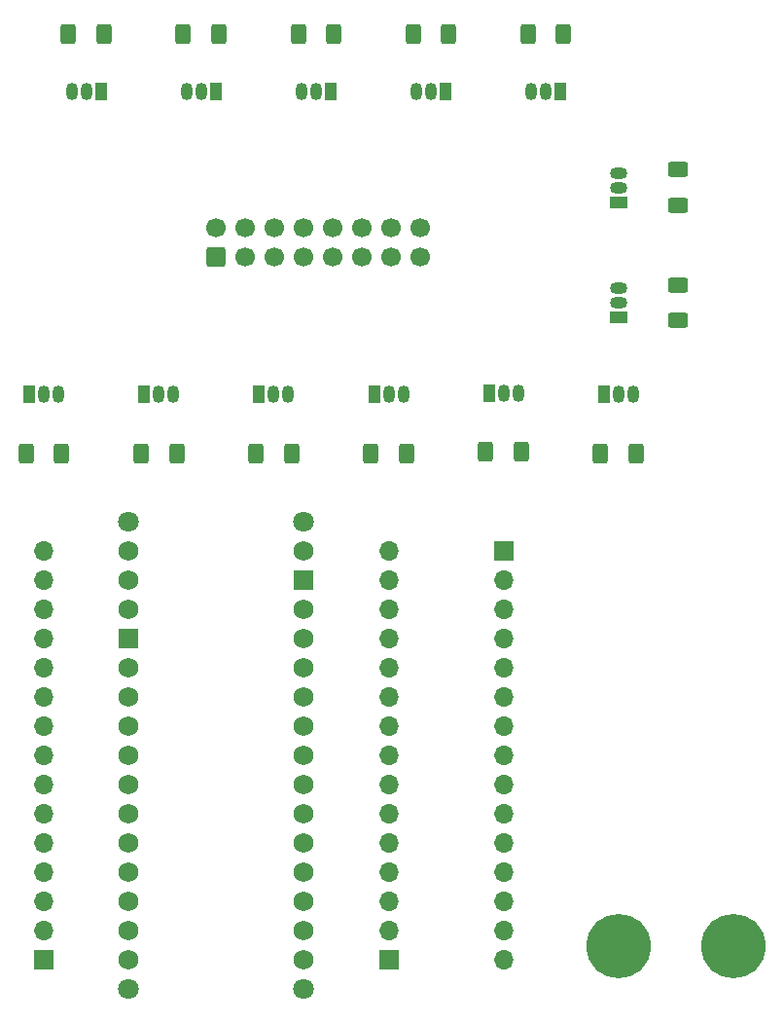
<source format=gbr>
%TF.GenerationSoftware,KiCad,Pcbnew,7.0.6*%
%TF.CreationDate,2023-12-03T11:12:56+09:00*%
%TF.ProjectId,skku-bus,736b6b75-2d62-4757-932e-6b696361645f,rev?*%
%TF.SameCoordinates,Original*%
%TF.FileFunction,Soldermask,Bot*%
%TF.FilePolarity,Negative*%
%FSLAX46Y46*%
G04 Gerber Fmt 4.6, Leading zero omitted, Abs format (unit mm)*
G04 Created by KiCad (PCBNEW 7.0.6) date 2023-12-03 11:12:56*
%MOMM*%
%LPD*%
G01*
G04 APERTURE LIST*
G04 Aperture macros list*
%AMRoundRect*
0 Rectangle with rounded corners*
0 $1 Rounding radius*
0 $2 $3 $4 $5 $6 $7 $8 $9 X,Y pos of 4 corners*
0 Add a 4 corners polygon primitive as box body*
4,1,4,$2,$3,$4,$5,$6,$7,$8,$9,$2,$3,0*
0 Add four circle primitives for the rounded corners*
1,1,$1+$1,$2,$3*
1,1,$1+$1,$4,$5*
1,1,$1+$1,$6,$7*
1,1,$1+$1,$8,$9*
0 Add four rect primitives between the rounded corners*
20,1,$1+$1,$2,$3,$4,$5,0*
20,1,$1+$1,$4,$5,$6,$7,0*
20,1,$1+$1,$6,$7,$8,$9,0*
20,1,$1+$1,$8,$9,$2,$3,0*%
G04 Aperture macros list end*
%ADD10O,1.700000X1.700000*%
%ADD11R,1.700000X1.700000*%
%ADD12RoundRect,0.250000X-0.400000X-0.625000X0.400000X-0.625000X0.400000X0.625000X-0.400000X0.625000X0*%
%ADD13RoundRect,0.250000X0.400000X0.625000X-0.400000X0.625000X-0.400000X-0.625000X0.400000X-0.625000X0*%
%ADD14RoundRect,0.250000X-0.625000X0.400000X-0.625000X-0.400000X0.625000X-0.400000X0.625000X0.400000X0*%
%ADD15O,1.050000X1.500000*%
%ADD16R,1.050000X1.500000*%
%ADD17R,1.500000X1.050000*%
%ADD18O,1.500000X1.050000*%
%ADD19RoundRect,0.250000X0.600000X-0.600000X0.600000X0.600000X-0.600000X0.600000X-0.600000X-0.600000X0*%
%ADD20C,1.700000*%
%ADD21C,5.600000*%
%ADD22C,3.600000*%
%ADD23C,1.800000*%
%ADD24C,1.727200*%
%ADD25R,1.727200X1.727200*%
G04 APERTURE END LIST*
D10*
%TO.C,J4*%
X125000000Y-146190000D03*
X125000000Y-143650000D03*
X125000000Y-141110000D03*
X125000000Y-138570000D03*
X125000000Y-136030000D03*
X125000000Y-133490000D03*
X125000000Y-130950000D03*
X125000000Y-128410000D03*
X125000000Y-125870000D03*
X125000000Y-123330000D03*
X125000000Y-120790000D03*
X125000000Y-118250000D03*
X125000000Y-115710000D03*
X125000000Y-113170000D03*
D11*
X125000000Y-110630000D03*
%TD*%
D12*
%TO.C,R25*%
X120226956Y-65676956D03*
X117126956Y-65676956D03*
%TD*%
%TO.C,R23*%
X107126956Y-65676956D03*
X110226956Y-65676956D03*
%TD*%
D13*
%TO.C,R21*%
X126550000Y-102000000D03*
X123450000Y-102000000D03*
%TD*%
%TO.C,R19*%
X136550000Y-102150000D03*
X133450000Y-102150000D03*
%TD*%
D12*
%TO.C,R17*%
X130226956Y-65676956D03*
X127126956Y-65676956D03*
%TD*%
D14*
%TO.C,R15*%
X140150000Y-87450000D03*
X140150000Y-90550000D03*
%TD*%
%TO.C,R13*%
X140150000Y-77450000D03*
X140150000Y-80550000D03*
%TD*%
D12*
%TO.C,R11*%
X97126956Y-65676956D03*
X100226956Y-65676956D03*
%TD*%
D13*
%TO.C,R9*%
X103450000Y-102150000D03*
X106550000Y-102150000D03*
%TD*%
%TO.C,R7*%
X116550000Y-102150000D03*
X113450000Y-102150000D03*
%TD*%
%TO.C,R5*%
X96550000Y-102150000D03*
X93450000Y-102150000D03*
%TD*%
%TO.C,R3*%
X83450000Y-102150000D03*
X86550000Y-102150000D03*
%TD*%
D12*
%TO.C,R1*%
X87126956Y-65676956D03*
X90226956Y-65676956D03*
%TD*%
D15*
%TO.C,Q13*%
X117406956Y-70676956D03*
X118676956Y-70676956D03*
D16*
X119946956Y-70676956D03*
%TD*%
D15*
%TO.C,Q12*%
X107406956Y-70676956D03*
X108676956Y-70676956D03*
D16*
X109946956Y-70676956D03*
%TD*%
%TO.C,Q11*%
X123730000Y-96850000D03*
D15*
X125000000Y-96850000D03*
X126270000Y-96850000D03*
%TD*%
D16*
%TO.C,Q10*%
X133730000Y-97000000D03*
D15*
X135000000Y-97000000D03*
X136270000Y-97000000D03*
%TD*%
%TO.C,Q9*%
X127406956Y-70676956D03*
X128676956Y-70676956D03*
D16*
X129946956Y-70676956D03*
%TD*%
D17*
%TO.C,Q8*%
X135000000Y-90270000D03*
D18*
X135000000Y-89000000D03*
X135000000Y-87730000D03*
%TD*%
D17*
%TO.C,Q7*%
X135000000Y-80270000D03*
D18*
X135000000Y-79000000D03*
X135000000Y-77730000D03*
%TD*%
D16*
%TO.C,Q6*%
X99946956Y-70676956D03*
D15*
X98676956Y-70676956D03*
X97406956Y-70676956D03*
%TD*%
%TO.C,Q5*%
X106270000Y-97000000D03*
X105000000Y-97000000D03*
D16*
X103730000Y-97000000D03*
%TD*%
%TO.C,Q4*%
X113730000Y-97000000D03*
D15*
X115000000Y-97000000D03*
X116270000Y-97000000D03*
%TD*%
D16*
%TO.C,Q3*%
X93730000Y-97000000D03*
D15*
X95000000Y-97000000D03*
X96270000Y-97000000D03*
%TD*%
%TO.C,Q2*%
X86270000Y-97000000D03*
X85000000Y-97000000D03*
D16*
X83730000Y-97000000D03*
%TD*%
%TO.C,Q1*%
X89946956Y-70676956D03*
D15*
X88676956Y-70676956D03*
X87406956Y-70676956D03*
%TD*%
D11*
%TO.C,J3*%
X85000000Y-146190000D03*
D10*
X85000000Y-143650000D03*
X85000000Y-141110000D03*
X85000000Y-138570000D03*
X85000000Y-136030000D03*
X85000000Y-133490000D03*
X85000000Y-130950000D03*
X85000000Y-128410000D03*
X85000000Y-125870000D03*
X85000000Y-123330000D03*
X85000000Y-120790000D03*
X85000000Y-118250000D03*
X85000000Y-115710000D03*
X85000000Y-113170000D03*
X85000000Y-110630000D03*
%TD*%
D11*
%TO.C,J2*%
X115000000Y-146190000D03*
D10*
X115000000Y-143650000D03*
X115000000Y-141110000D03*
X115000000Y-138570000D03*
X115000000Y-136030000D03*
X115000000Y-133490000D03*
X115000000Y-130950000D03*
X115000000Y-128410000D03*
X115000000Y-125870000D03*
X115000000Y-123330000D03*
X115000000Y-120790000D03*
X115000000Y-118250000D03*
X115000000Y-115710000D03*
X115000000Y-113170000D03*
X115000000Y-110630000D03*
%TD*%
D19*
%TO.C,J1*%
X100000000Y-85000000D03*
D20*
X100000000Y-82460000D03*
X102540000Y-85000000D03*
X102540000Y-82460000D03*
X105080000Y-85000000D03*
X105080000Y-82460000D03*
X107620000Y-85000000D03*
X107620000Y-82460000D03*
X110160000Y-85000000D03*
X110160000Y-82460000D03*
X112700000Y-85000000D03*
X112700000Y-82460000D03*
X115240000Y-85000000D03*
X115240000Y-82460000D03*
X117780000Y-85000000D03*
X117780000Y-82460000D03*
%TD*%
D21*
%TO.C,H2*%
X145000000Y-145000000D03*
D22*
X145000000Y-145000000D03*
%TD*%
D21*
%TO.C,H1*%
X135000000Y-145000000D03*
D22*
X135000000Y-145000000D03*
%TD*%
D23*
%TO.C,A1*%
X92380000Y-148730000D03*
X107620000Y-108090000D03*
X107620000Y-148730000D03*
X92380000Y-108090000D03*
D24*
X107620000Y-143650000D03*
X107620000Y-118250000D03*
X107620000Y-138570000D03*
X107620000Y-136030000D03*
X107620000Y-133490000D03*
X107620000Y-130950000D03*
X107620000Y-128410000D03*
X107620000Y-125870000D03*
X107620000Y-123330000D03*
X107620000Y-120790000D03*
X107620000Y-141110000D03*
X92380000Y-113170000D03*
X92380000Y-110630000D03*
X92380000Y-120790000D03*
X92380000Y-123330000D03*
X92380000Y-125870000D03*
X92380000Y-128410000D03*
X92380000Y-130950000D03*
X92380000Y-133490000D03*
X92380000Y-136030000D03*
X92380000Y-138570000D03*
X92380000Y-141110000D03*
X92380000Y-143650000D03*
X92380000Y-146190000D03*
X107620000Y-146190000D03*
D25*
X92380000Y-118250000D03*
X107620000Y-113170000D03*
D24*
X92380000Y-115710000D03*
X107620000Y-115710000D03*
X107620000Y-110630000D03*
%TD*%
M02*

</source>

┄┄┄┄┄┄┄┄┄┄

Instructions for the task
Find and copy each line of the data where "corners" is present.

Answer section
0 Rectangle with rounded corners*
0 $2 $3 $4 $5 $6 $7 $8 $9 X,Y pos of 4 corners*
0 Add a 4 corners polygon primitive as box body*
0 Add four circle primitives for the rounded corners*
0 Add four rect primitives between the rounded corners*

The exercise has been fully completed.